Legittimo il licenziamento del dipendente per diffamazione a mezzo Facebook.

(Cass. Civ., Sez. Lavoro, Sent. n. 10280 del 27 aprile 2018)

La Corte di Cassazione, con la sentenza n. 10280 del 27 aprile 2018, ha sancito la legittimità del licenziamento per giusta causa intimato ad una lavoratrice che su Facebook aveva usato frasi fortemente scurrili e lesive del buon nome dell’azienda, così confermando il principio, sempre più pacifico, in virtù del quale “la diffusione di un messaggio diffamatorio attraverso l’uso di una bacheca “Facebook” integra un’ipotesi di diffamazione, per la potenziale capacità di raggiungere un numero indeterminato di persone, posto che il rapporto interpersonale, proprio per il mezzo utilizzato, assume un profilo allargato ad un gruppo indeterminato di aderenti al fine di una costante socializzazione”.

Andiamo però con ordine.

Con sentenza del 12.05.2016, la Corte di appello di Bologna respingeva il gravame proposto dalla lavoratrice avverso la decisione del Tribunale di Forlì, che aveva rigettato il ricorso proposto dalla predetta, volto all’accertamento dell’illegittimità del licenziamento intimatole per giusta causa dalla società datrice di lavoro al fine di ottenere la tutela denegatale in sede cautelare.

La Corte riteneva, infatti, la condotta tenuta dalla ricorrente ascrivibile, per le specifiche modalità indicate, al delitto di diffamazione, secondo il pacifico orientamento accolto dalla giurisprudenza, in quanto integrante un comportamento idoneo ad incrinare in maniera irrimediabile l’essenziale vincolo fiduciario che anima il rapporto di lavoro e deducibile, quindi, a giusta causa di licenziamento; si aggiunga, inoltre, che nel caso di specie, alle invettive rivolte nei confronti dell’azienda e dei suoi superiori, si andava ad aggiungere la prospettazione del ricorrere di malattie asintomatiche causate da diversità di veduta con il datore di lavoro, smentite, però, dalle testimonianze assunte nel corso dell’istruttoria.

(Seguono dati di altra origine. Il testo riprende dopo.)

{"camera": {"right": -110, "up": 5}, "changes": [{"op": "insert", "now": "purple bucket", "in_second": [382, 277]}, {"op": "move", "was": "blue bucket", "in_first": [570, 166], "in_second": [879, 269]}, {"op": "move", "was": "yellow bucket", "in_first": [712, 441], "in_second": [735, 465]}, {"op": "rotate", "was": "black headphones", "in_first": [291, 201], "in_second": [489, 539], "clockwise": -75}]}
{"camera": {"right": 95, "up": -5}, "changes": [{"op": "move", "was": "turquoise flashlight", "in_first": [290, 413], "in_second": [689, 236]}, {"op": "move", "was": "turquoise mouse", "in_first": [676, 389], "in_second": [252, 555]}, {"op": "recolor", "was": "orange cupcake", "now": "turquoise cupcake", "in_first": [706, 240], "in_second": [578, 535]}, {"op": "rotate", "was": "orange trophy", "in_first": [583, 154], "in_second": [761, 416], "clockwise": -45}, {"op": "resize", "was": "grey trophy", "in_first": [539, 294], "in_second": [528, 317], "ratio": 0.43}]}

Avverso tale decisione veniva proposto ricorso per Cassazione da parte della lavoratrice licenziata che veniva però rigettato dalla Corte Suprema, con il principio di diritto sopra esposto.

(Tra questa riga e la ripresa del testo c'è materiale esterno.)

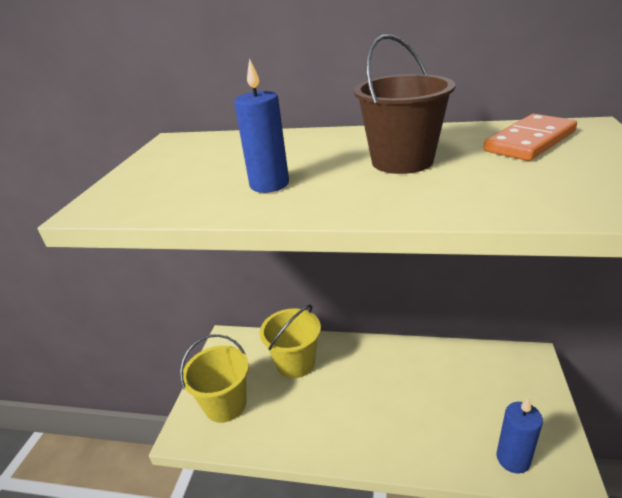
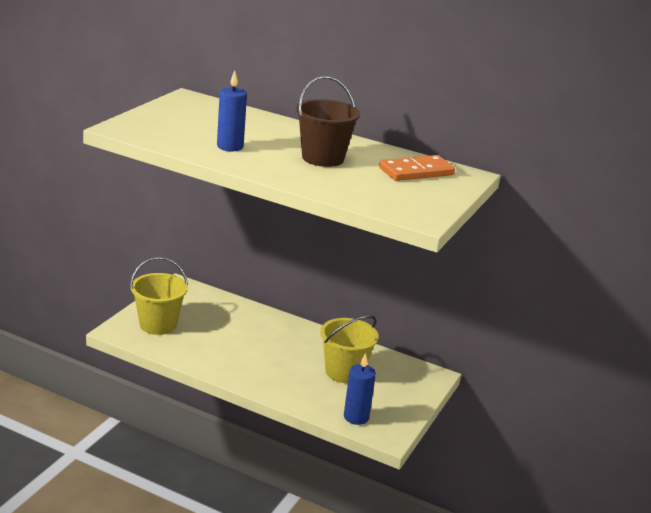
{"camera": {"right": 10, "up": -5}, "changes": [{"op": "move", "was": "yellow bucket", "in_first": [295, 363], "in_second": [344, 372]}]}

La lavoratrice, innanzi la Suprema Corte, lamentava l’illegittimità del licenziamento intimatole, ponendo a fondamento delle proprie difese le seguenti argomentazioni: la mancata intenzionalità della condotta, il difetto di proporzionalità tra l’infrazione e la sanzione, nonché l’esistenza di un forte stress psicologico ricollegato al rapporto di lavoro con la società.

La Suprema Corte di Cassazione, confermando le statuizioni dei precedenti gradi di giudizio, ha respinto il ricorso della lavoratrice, precisando che al fine di integrare la giusta causa di licenziamento non è necessaria una condotta intenzionale o dolosa da parte del dipendente, essendo invece sufficiente un comportamento di natura colposa.

Ha, inoltre, ribadito il principio in virtù del quale, in caso di licenziamento per giusta causa, la valutazione della gravità del fatto in relazione al venir meno del rapporto fiduciario che lega le parti, deve essere effettuata tenendo conto della natura e della qualità del singolo rapporto, del ruolo delle parti, del grado di affidabilità richiesto al dipendente, nonché della portata soggettiva del fatto contestato e delle concrete circostanze del suo verificarsi.

Secondo gli Ermellini, quindi, postare un commento offensivo su Facebook, integra gli estremi della diffamazione e quindi, nel caso di specie, “correttamente è stato valutato in termini di giusta causa del recesso, in quanto idoneo a recidere il vincolo fiduciario nel rapporto lavorativo”.